── Source extract

Jesus and Ronald Reagan
*Why no picture: I have tried to find a picture of Ronald Reagan that would fit here but none will be allowed due to limitations of size (number of pixels).*
*Note: If you comment, do not include any links or photos. Also, please keep it calm. Thank you.*
*Note: Kristin du Mez is annoyed that some men are reviewing her book without reading it—as she should be. But, as I have here before, with other books, I am reviewing it as I read it. I earlier responded to an interview with Du Mez, but I did not there say I was responding to the book. My immediately preceding post, “Jesus and Roy Rogers,” was the beginning of my review series. What follows here is the second part of the review and I am reading the book.*
I am continuing a series about the background to white American evangelicals’ love affair with Donald Trump and the Trumpist Republican Party using Kristin Kobe Du Mez’s book “Jesus and John Wayne.” However, you don’t have to read the book to understand what I say here and in this series generally. However, it would help. I highly recommend a critical reading of the book. It is an insightful, if somewhat biased (IMHO), perspective on the subject.
The first post in this series was the most recent one: “Jesus and Roy Rogers.” You might want to begin by reading that one. Here I am responding to Chapter Two: “John Wayne Will Save Your Ass.” (That’s part of a quote; the longer version is “Jesus will save your soul, but John Wayne will save your ass.”)

────

◆ **Task item A**:
Answer these questions about the Jesus and Ronald Reagan post, one per line:
(i) According to the post, what kept a picture of Ronald Reagan from being included?
(ii) Which earlier post began the author's review series?
(iii) What is the title of the chapter the author responds to here?
◆ **Task item B**: Carry the Jesus and Ronald Reagan post forward from its final sentence, in the same voice.

── Source data

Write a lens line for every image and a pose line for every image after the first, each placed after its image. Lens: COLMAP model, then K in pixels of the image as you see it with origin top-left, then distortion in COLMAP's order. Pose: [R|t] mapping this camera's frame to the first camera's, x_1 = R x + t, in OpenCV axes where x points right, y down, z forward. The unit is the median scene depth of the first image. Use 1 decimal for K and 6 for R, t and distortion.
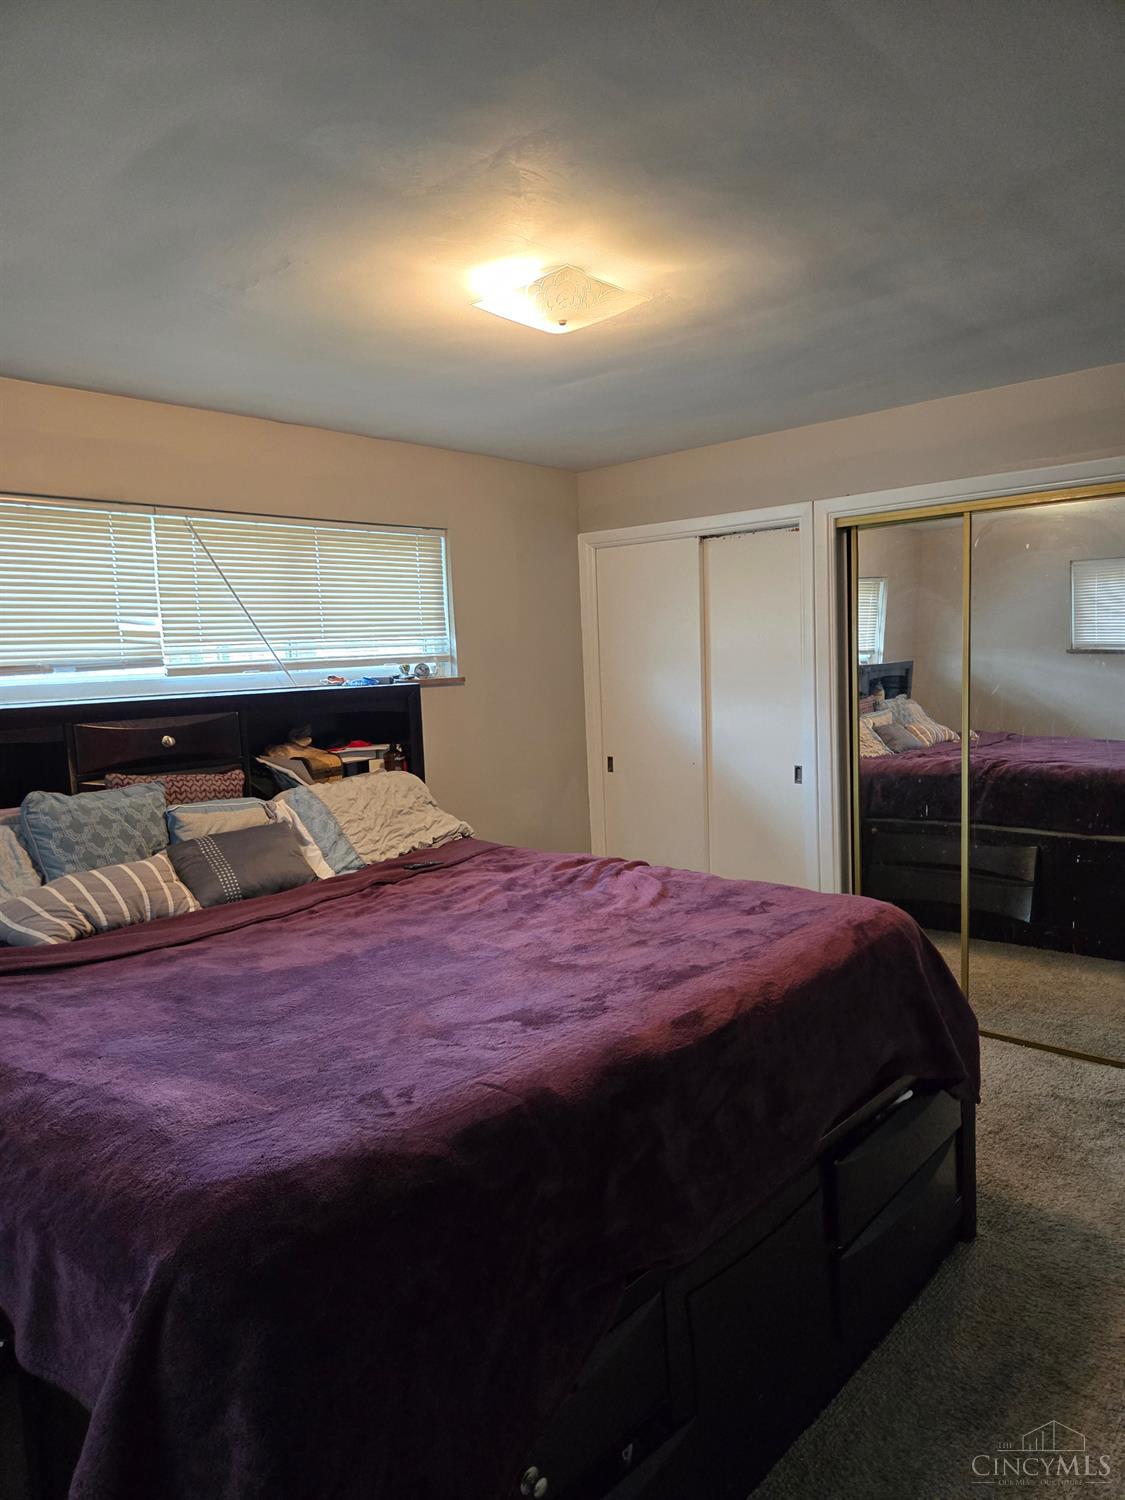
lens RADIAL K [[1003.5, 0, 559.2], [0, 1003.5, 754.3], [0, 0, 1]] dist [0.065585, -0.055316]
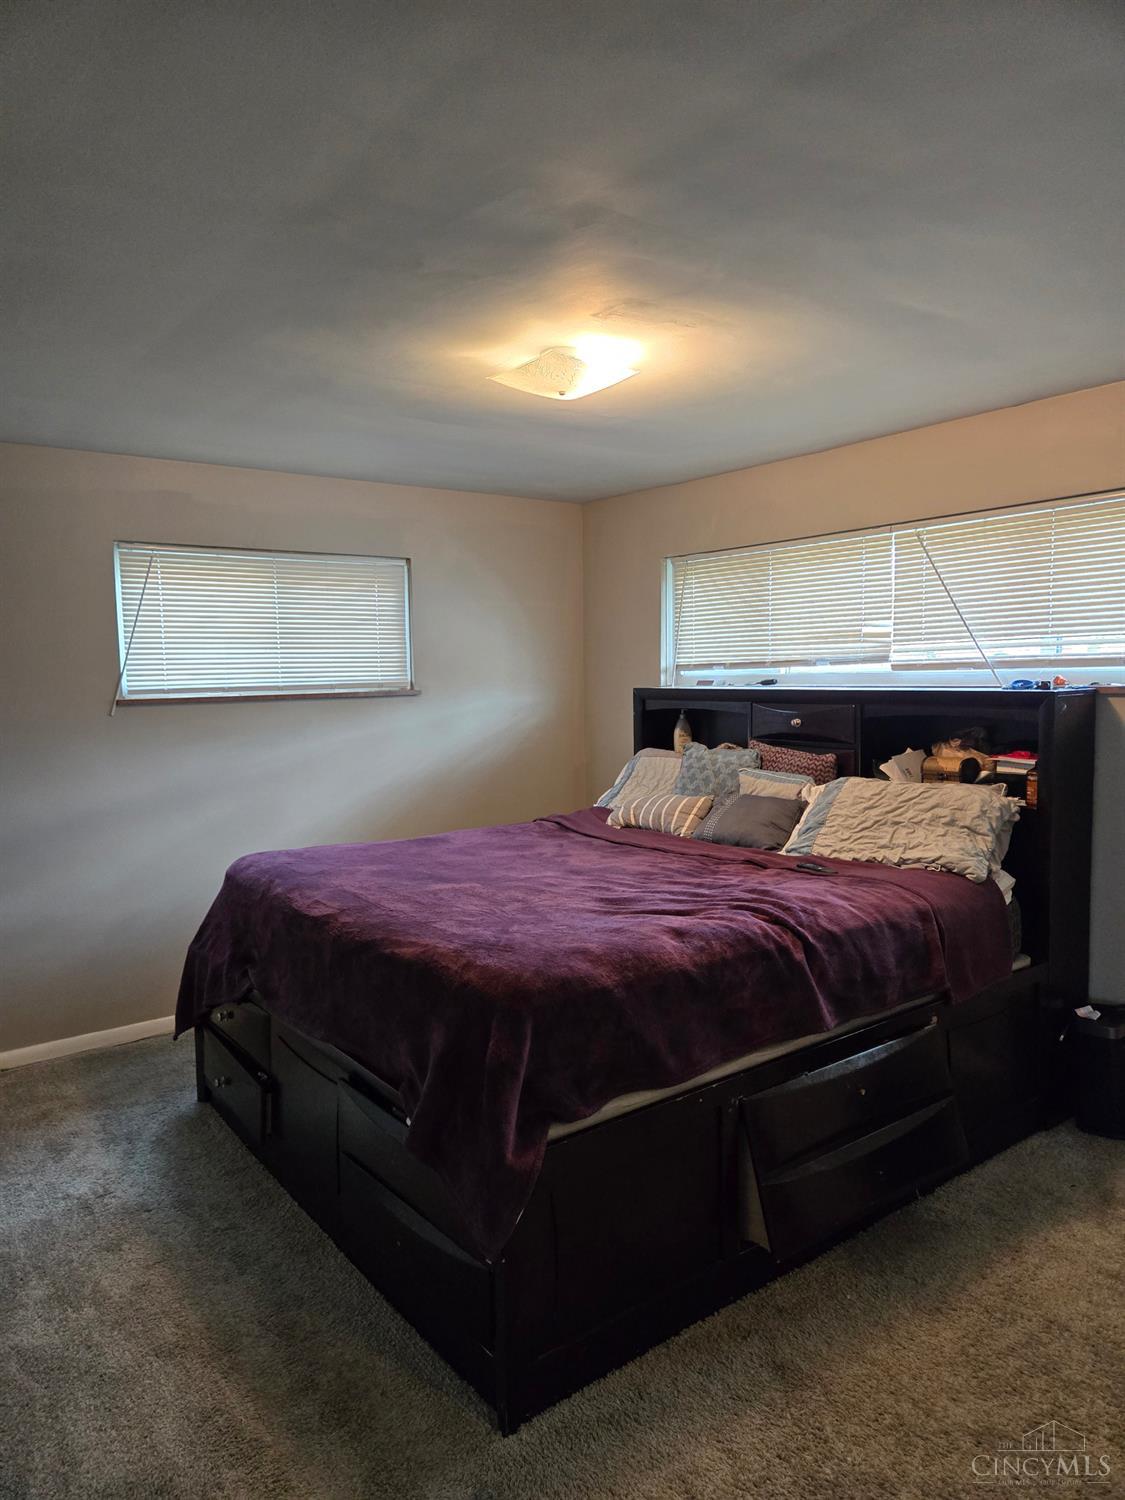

────

◆ **Task output A**:
(i) Limitations of size (number of pixels).
(ii) "Jesus and Roy Rogers."
(iii) "John Wayne Will Save Your Ass."

◆ **Task output B**:
In Chapter Two Du Mez (or is it Kobe Du Mez?) tells her story, based on her research, of white American evangelicalism and politics in the 1950s through the 1980s. I’m sure there is more of the story yet to come in the book.
Du Mez knows the facts, the events, from her research; I lived through the events she recounts as facts. I won’t quarrel with her facts. All I want to say is that it is one thing to study them and something else to live through them.
One of my earliest memories is of seeing President Eisenhower. My family and I were watching a parade through downtown—from the third floor of a large parking garage. President and Mrs. Eisenhower rode in an open car below us. I could tell that my parents were excited. I was only about seven or eight, so I didn’t understand why.
My parents and probably most of our church members (like most white American evangelicals) supported Nixon in all of the elections in which he ran for president. They also supported Goldwater versus Johnson. Why? Du Mez thinks white American evangelicals’ support for Goldwater and Nixon and later Reagan had something to do with John Wayne—indirectly, of course. That is, it had something to do with the rise of militant masculinity as a guiding norm among white American evangelicals.
It’s worth considering, although it doesn’t explain why most white American evangelicals supported Jimmy Carter. She acknowledges that but skims over it. To me, the turn away from Carter to Reagan was an enormous “sea change” in white American evangelicals’ political posture. It’s possible that Carter was perceived as too soft on Iran or just too soft. Who can say for sure?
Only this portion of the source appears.